• _Text for analysis_
--------------------
These children here have a visit from some well known person every week, and it is in the nature of things that these may be fathers, relatives, even mothers of the pupils. A visit from a celebrity is not unusual for them.
As I talk to them, the school in the blowing dust of north-west Zimbabwe is in my mind, and I look at the mildly expectant English faces in front of me and try to tell them about what I have seen in the last week. Classrooms without books, without textbooks, or an atlas, or even a map pinned to a wall. A school where the teachers beg to be sent books to tell them how to teach, they being only eighteen or nineteen themselves. I tell these English boys how everybody begs for books: "Please send us books." I am sure that anyone who has ever given a speech will know that moment when the faces you are looking at are blank. Your listeners cannot hear what you are saying, there are no images in their minds to match what you are telling them – in this case the story of a school standing in dust clouds, where water is short, and where the end of term treat is a just-killed goat cooked in a great pot.
Is it really so impossible for these privileged students to imagine such bare poverty?
I do my best. They are polite.
I’m sure that some of them will one day win prizes.
Then, the talk is over. Afterwards I ask the teachers how the library is, and if the pupils read. In this privileged school, I hear what I always hear when I go to such schools and even universities.
"You know how it is," one of the teacher’s says. "A lot of the boys have never read at all, and the library is only half used."
Yes, indeed we do know how it is. All of us.
We are in a fragmenting culture, where our certainties of even a few decades ago are questioned and where it is common for young men and women, who have had years of education, to know nothing of the world, to have read nothing, knowing only some speciality or other, for instance, computers.
What has happened to us is an amazing invention — computers and the internet and TV. It is a revolution. This is not the first revolution the human race has dealt with. The printing revolution, which did not take place in a matter of a few decades, but took much longer, transformed our minds and ways of thinking. A foolhardy lot, we accepted it all, as we always do, never asked, What is going to happen to us now, with this invention of print? In the same way, we never thought to ask, How will our lives, our way of thinking, be changed by this internet, which has seduced a whole generation with its inanities so that even quite reasonable people will confess that once they are hooked, it is hard to cut free, and they may find a whole day has passed in blogging etc.
Very recently, anyone even mildly educated would respect learning, education, and our great store of literature. Of course, we all know that when this happy state was with us, people would pretend to read, would pretend respect for learning. But it is on record that working men and women longed for books, and this is evidenced by the founding of working men’s libraries and institutes, the colleges of the 18th and 19th centuries.
Reading, books, used to be part of a general education.
Older people, talking to young ones, must understand just how much of an education reading was, because the young ones know so much less. And if children cannot read, it is because they have not read.
--------------------
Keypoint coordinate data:
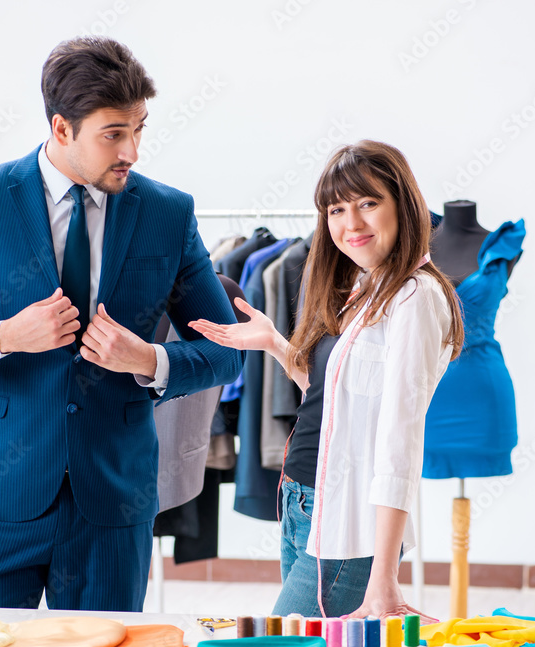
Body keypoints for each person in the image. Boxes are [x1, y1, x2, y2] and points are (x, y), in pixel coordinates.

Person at [0, 36, 242, 612]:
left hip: (112, 506)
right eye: (113, 134)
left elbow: (227, 352)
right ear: (61, 129)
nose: (132, 150)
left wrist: (148, 360)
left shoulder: (167, 213)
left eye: (139, 129)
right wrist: (1, 337)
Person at [191, 140, 463, 620]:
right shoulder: (365, 285)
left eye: (368, 203)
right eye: (336, 209)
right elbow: (334, 397)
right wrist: (275, 343)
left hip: (349, 521)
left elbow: (400, 439)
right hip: (302, 500)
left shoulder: (414, 298)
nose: (350, 223)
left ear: (404, 206)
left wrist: (384, 578)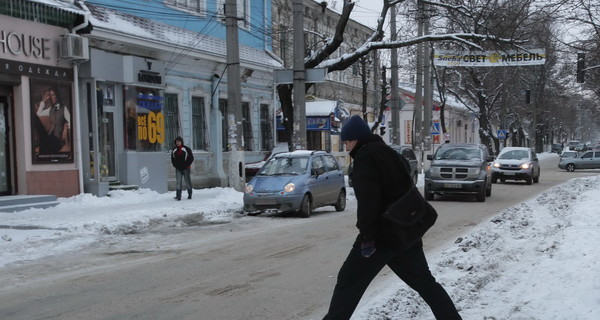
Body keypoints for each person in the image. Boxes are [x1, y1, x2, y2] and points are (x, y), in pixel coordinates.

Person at [323, 115, 461, 320]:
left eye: (347, 142)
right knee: (424, 282)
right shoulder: (391, 153)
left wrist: (368, 238)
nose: (347, 147)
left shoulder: (365, 159)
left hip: (381, 237)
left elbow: (369, 203)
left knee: (348, 282)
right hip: (405, 232)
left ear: (356, 139)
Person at [35, 87, 71, 153]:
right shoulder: (50, 109)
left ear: (57, 95)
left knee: (44, 145)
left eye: (53, 95)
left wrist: (66, 128)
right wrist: (44, 101)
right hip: (49, 138)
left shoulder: (63, 108)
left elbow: (71, 122)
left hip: (57, 139)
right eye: (51, 95)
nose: (52, 97)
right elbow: (38, 116)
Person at [171, 136, 194, 200]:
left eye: (179, 142)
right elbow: (173, 160)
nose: (177, 143)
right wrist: (175, 166)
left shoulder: (186, 149)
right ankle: (178, 196)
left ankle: (190, 194)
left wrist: (186, 165)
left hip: (186, 168)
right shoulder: (174, 150)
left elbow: (191, 158)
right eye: (176, 142)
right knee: (178, 182)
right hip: (178, 169)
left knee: (187, 181)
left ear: (181, 142)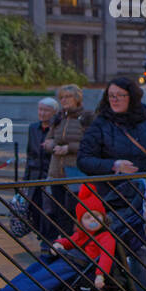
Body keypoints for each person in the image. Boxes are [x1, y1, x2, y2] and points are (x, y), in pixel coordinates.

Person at [77, 77, 146, 291]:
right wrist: (113, 165)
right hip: (113, 199)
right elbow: (84, 159)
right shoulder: (100, 124)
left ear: (132, 97)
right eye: (111, 96)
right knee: (113, 250)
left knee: (143, 252)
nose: (115, 100)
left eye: (120, 95)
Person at [0, 184, 116, 291]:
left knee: (45, 278)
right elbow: (71, 240)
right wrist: (59, 244)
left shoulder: (106, 237)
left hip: (83, 266)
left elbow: (106, 257)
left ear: (103, 217)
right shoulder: (83, 234)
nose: (93, 220)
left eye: (96, 216)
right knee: (38, 270)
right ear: (81, 221)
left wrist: (100, 275)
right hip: (73, 260)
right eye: (87, 217)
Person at [43, 85, 94, 242]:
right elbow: (49, 138)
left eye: (68, 97)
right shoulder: (58, 118)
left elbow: (91, 143)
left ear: (77, 99)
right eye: (62, 97)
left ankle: (80, 244)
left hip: (76, 170)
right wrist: (50, 145)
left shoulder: (87, 117)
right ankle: (65, 243)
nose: (64, 100)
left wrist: (69, 148)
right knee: (59, 210)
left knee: (75, 209)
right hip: (57, 170)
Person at [25, 97, 60, 256]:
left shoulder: (57, 129)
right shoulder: (33, 128)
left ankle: (48, 240)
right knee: (34, 206)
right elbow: (29, 153)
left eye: (46, 110)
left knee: (48, 209)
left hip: (49, 173)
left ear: (54, 112)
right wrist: (25, 179)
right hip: (34, 173)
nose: (42, 113)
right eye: (40, 109)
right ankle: (41, 235)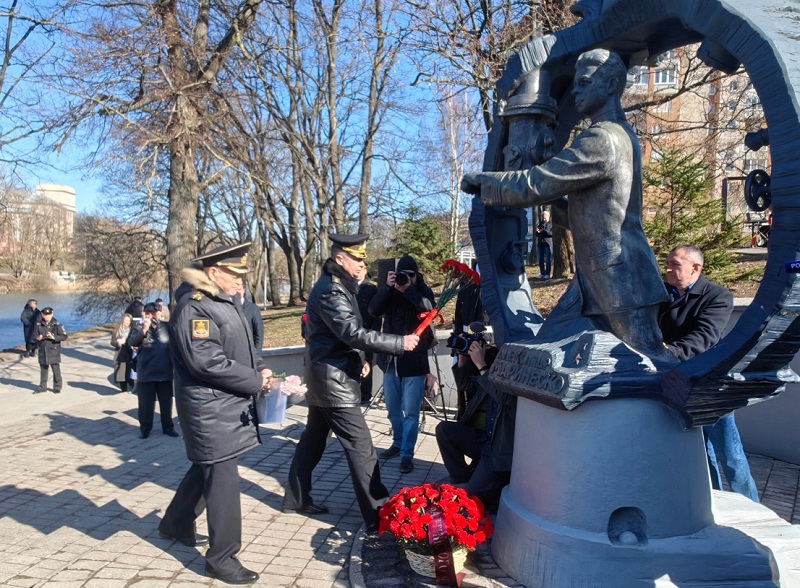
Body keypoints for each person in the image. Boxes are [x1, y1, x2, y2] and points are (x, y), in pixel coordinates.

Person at [461, 49, 670, 360]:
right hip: (594, 280)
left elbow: (537, 183)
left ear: (611, 85)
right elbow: (586, 214)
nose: (575, 91)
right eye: (575, 83)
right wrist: (549, 196)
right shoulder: (618, 135)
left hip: (621, 280)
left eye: (584, 82)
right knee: (539, 353)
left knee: (649, 365)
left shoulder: (604, 139)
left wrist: (486, 183)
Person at [283, 234, 419, 532]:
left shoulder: (338, 286)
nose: (361, 264)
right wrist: (399, 342)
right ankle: (379, 514)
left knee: (313, 440)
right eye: (357, 259)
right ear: (340, 258)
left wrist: (361, 360)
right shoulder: (332, 290)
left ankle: (296, 498)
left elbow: (342, 334)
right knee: (362, 448)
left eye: (362, 259)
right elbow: (352, 333)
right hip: (333, 383)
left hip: (327, 377)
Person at [158, 242, 273, 585]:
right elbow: (207, 362)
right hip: (208, 408)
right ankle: (221, 559)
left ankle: (175, 523)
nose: (240, 280)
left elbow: (243, 346)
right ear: (212, 273)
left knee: (206, 466)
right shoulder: (195, 307)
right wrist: (255, 381)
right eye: (234, 274)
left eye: (242, 274)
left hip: (222, 404)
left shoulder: (222, 301)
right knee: (223, 480)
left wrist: (260, 369)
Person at [659, 244, 759, 502]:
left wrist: (666, 352)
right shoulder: (663, 296)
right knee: (701, 455)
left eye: (675, 264)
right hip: (678, 386)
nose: (667, 269)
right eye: (667, 263)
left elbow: (705, 338)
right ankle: (714, 503)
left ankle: (751, 507)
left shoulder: (717, 296)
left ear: (696, 268)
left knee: (731, 455)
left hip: (710, 388)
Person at [368, 254, 436, 474]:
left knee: (411, 412)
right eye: (402, 275)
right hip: (390, 360)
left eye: (410, 275)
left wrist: (409, 289)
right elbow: (373, 310)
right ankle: (397, 443)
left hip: (415, 362)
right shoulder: (391, 291)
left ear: (417, 275)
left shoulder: (422, 291)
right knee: (392, 409)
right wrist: (387, 288)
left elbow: (429, 309)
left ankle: (407, 453)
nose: (405, 278)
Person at [436, 338, 499, 483]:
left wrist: (481, 365)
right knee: (444, 430)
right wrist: (462, 357)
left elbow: (497, 394)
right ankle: (460, 478)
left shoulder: (507, 380)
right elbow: (465, 385)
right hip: (479, 437)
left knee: (477, 490)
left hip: (494, 445)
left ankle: (472, 478)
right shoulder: (483, 378)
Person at [127, 302, 177, 439]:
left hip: (164, 372)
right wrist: (144, 330)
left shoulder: (167, 327)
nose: (150, 316)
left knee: (166, 403)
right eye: (147, 313)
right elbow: (132, 342)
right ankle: (145, 428)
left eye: (153, 313)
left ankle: (168, 427)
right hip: (146, 372)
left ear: (159, 314)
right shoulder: (138, 327)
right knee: (146, 404)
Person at [451, 281, 488, 419]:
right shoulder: (466, 286)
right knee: (467, 387)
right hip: (468, 346)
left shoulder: (491, 285)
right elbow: (458, 318)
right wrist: (461, 346)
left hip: (487, 348)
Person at [356, 271, 381, 404]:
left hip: (366, 332)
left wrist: (373, 333)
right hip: (350, 331)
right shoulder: (345, 286)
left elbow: (376, 313)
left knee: (366, 362)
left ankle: (365, 395)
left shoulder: (371, 289)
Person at [32, 307, 68, 394]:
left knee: (56, 369)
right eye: (45, 315)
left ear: (52, 314)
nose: (47, 316)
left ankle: (57, 387)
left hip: (53, 350)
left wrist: (54, 337)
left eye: (49, 314)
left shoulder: (57, 324)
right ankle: (42, 386)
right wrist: (38, 338)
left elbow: (64, 336)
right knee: (43, 370)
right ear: (42, 315)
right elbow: (34, 336)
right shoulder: (38, 324)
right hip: (43, 350)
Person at [236, 283, 264, 351]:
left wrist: (256, 354)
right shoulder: (226, 308)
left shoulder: (253, 309)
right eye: (235, 290)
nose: (237, 292)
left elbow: (258, 333)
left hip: (249, 351)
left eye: (239, 289)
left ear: (243, 290)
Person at [111, 313, 134, 392]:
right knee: (120, 373)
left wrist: (125, 342)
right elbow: (112, 341)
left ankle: (132, 386)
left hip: (129, 352)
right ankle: (123, 389)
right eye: (126, 320)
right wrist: (117, 343)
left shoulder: (132, 330)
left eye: (129, 321)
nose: (127, 322)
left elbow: (134, 341)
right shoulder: (117, 329)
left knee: (129, 371)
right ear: (122, 319)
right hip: (119, 353)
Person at [536, 209, 553, 279]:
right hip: (540, 244)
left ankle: (547, 274)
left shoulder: (551, 224)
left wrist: (543, 231)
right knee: (540, 259)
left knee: (548, 259)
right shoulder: (540, 223)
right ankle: (542, 273)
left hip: (547, 244)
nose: (544, 219)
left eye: (545, 218)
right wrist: (537, 232)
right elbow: (537, 234)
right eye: (543, 218)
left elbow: (551, 234)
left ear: (548, 217)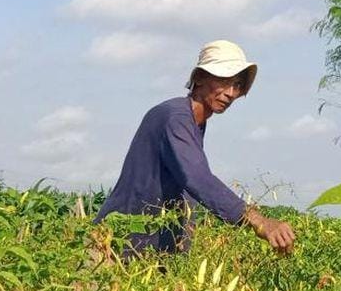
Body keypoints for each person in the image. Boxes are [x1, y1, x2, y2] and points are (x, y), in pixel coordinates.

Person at [93, 39, 296, 256]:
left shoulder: (195, 122)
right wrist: (259, 221)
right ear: (198, 78)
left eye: (237, 85)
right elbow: (198, 178)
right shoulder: (175, 117)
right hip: (114, 248)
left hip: (142, 254)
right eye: (224, 80)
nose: (230, 92)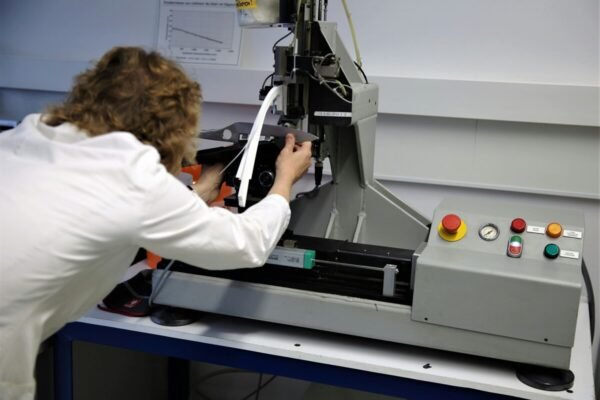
--------------------
• _Study questions_
A: Rewrite the paragraph of the text on reading that begins "What has happened to us is an amazing invention" as a short bulleted list that keeps its main facts.
B: According to the text on reading, are these statements true? Answer yes or no for each and quote the words of the text that decide it.
(i) The teachers at the school in north-west Zimbabwe are very young.
(ii) The printing revolution happened within a few decades.
(iii) The library at the English school is fully used.

• _Completed exercise_
A:
- Computers, the internet and TV are an amazing invention and amount to a revolution.
- It is not the first revolution humans have faced. The printing revolution took much longer than a few decades and transformed our minds and ways of thinking.
- We accepted print without asking what it would do to us. In the same way, we never asked how the internet would change our lives and our way of thinking.
- The internet has seduced a whole generation with its inanities. Even reasonable people admit that once hooked it is hard to cut free, and a whole day may pass in blogging.

B:
(i) Yes: "they being only eighteen or nineteen themselves."
(ii) No: "which did not take place in a matter of a few decades, but took much longer"
(iii) No: "the library is only half used."